___ Given records

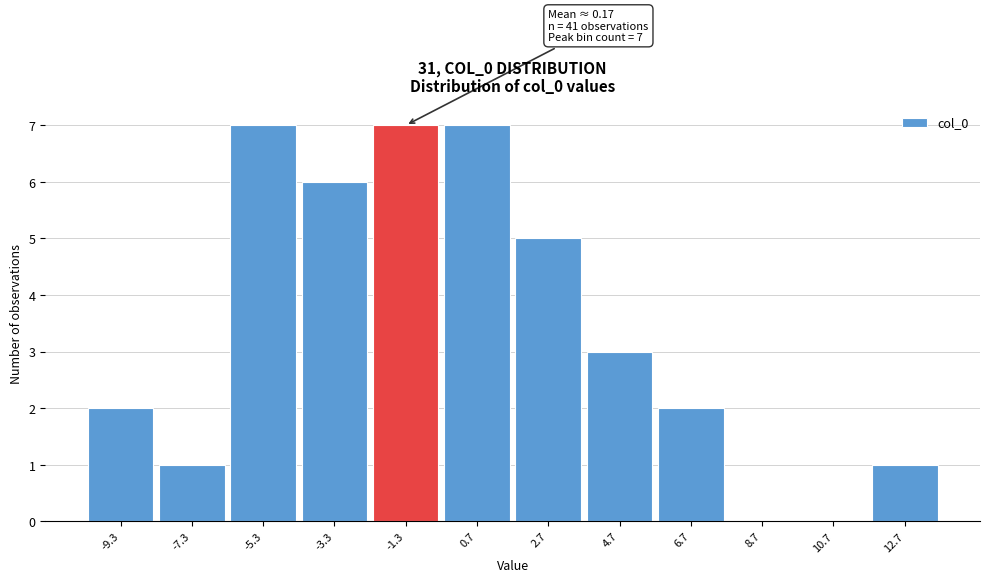

Reading right to left, what are all the values shown in this chart?

12.7=1	10.7=0	8.7=0	6.7=2	4.7=3	2.7=5	0.7=7	-1.3=7	-3.3=6	-5.3=7	-7.3=1	-9.3=2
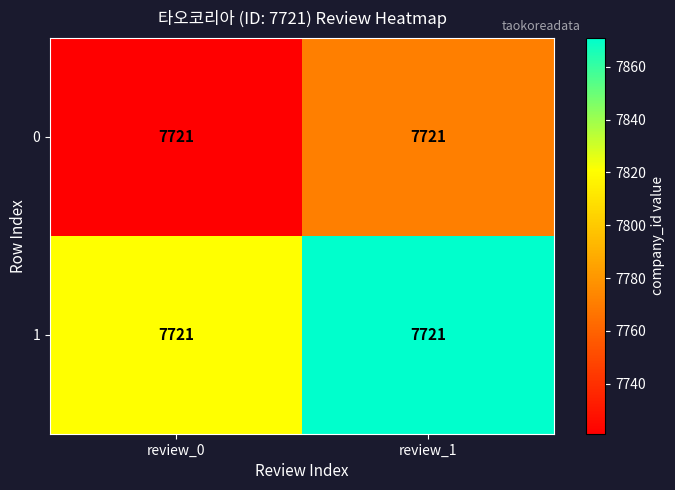

Which series has the largest total across all categories?

1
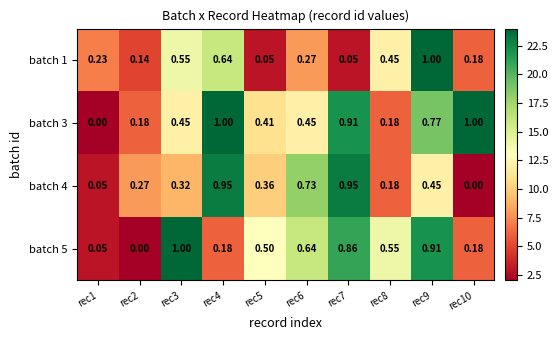

What is the total value across all series at rec6?

2.1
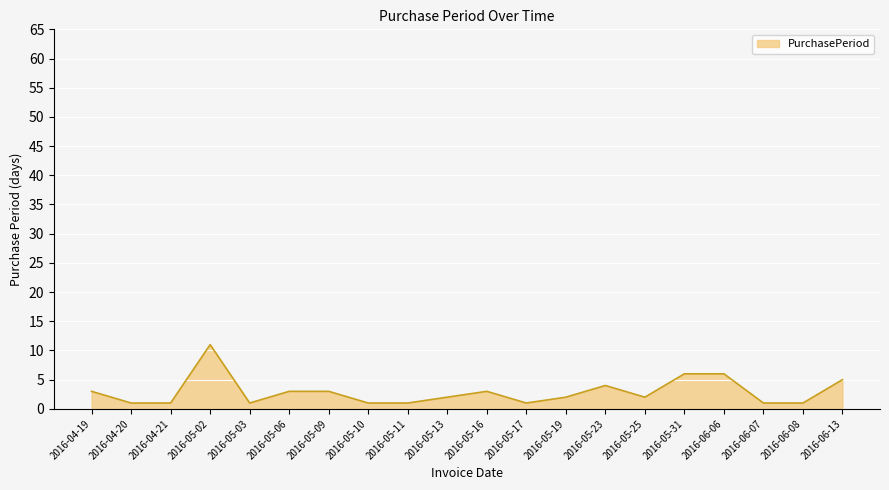

The chart shows a value of 5 at 2016-04-19. True or false?

False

______

What is being asked:
Copy out every item above word for word, leaving out the pictures.

Task response:
Reading right to left, what are all the values shown in this chart?

12.7=1	10.7=0	8.7=0	6.7=2	4.7=3	2.7=5	0.7=7	-1.3=7	-3.3=6	-5.3=7	-7.3=1	-9.3=2

Which series has the largest total across all categories?

1

What is the total value across all series at rec6?

2.1

The chart shows a value of 5 at 2016-04-19. True or false?

False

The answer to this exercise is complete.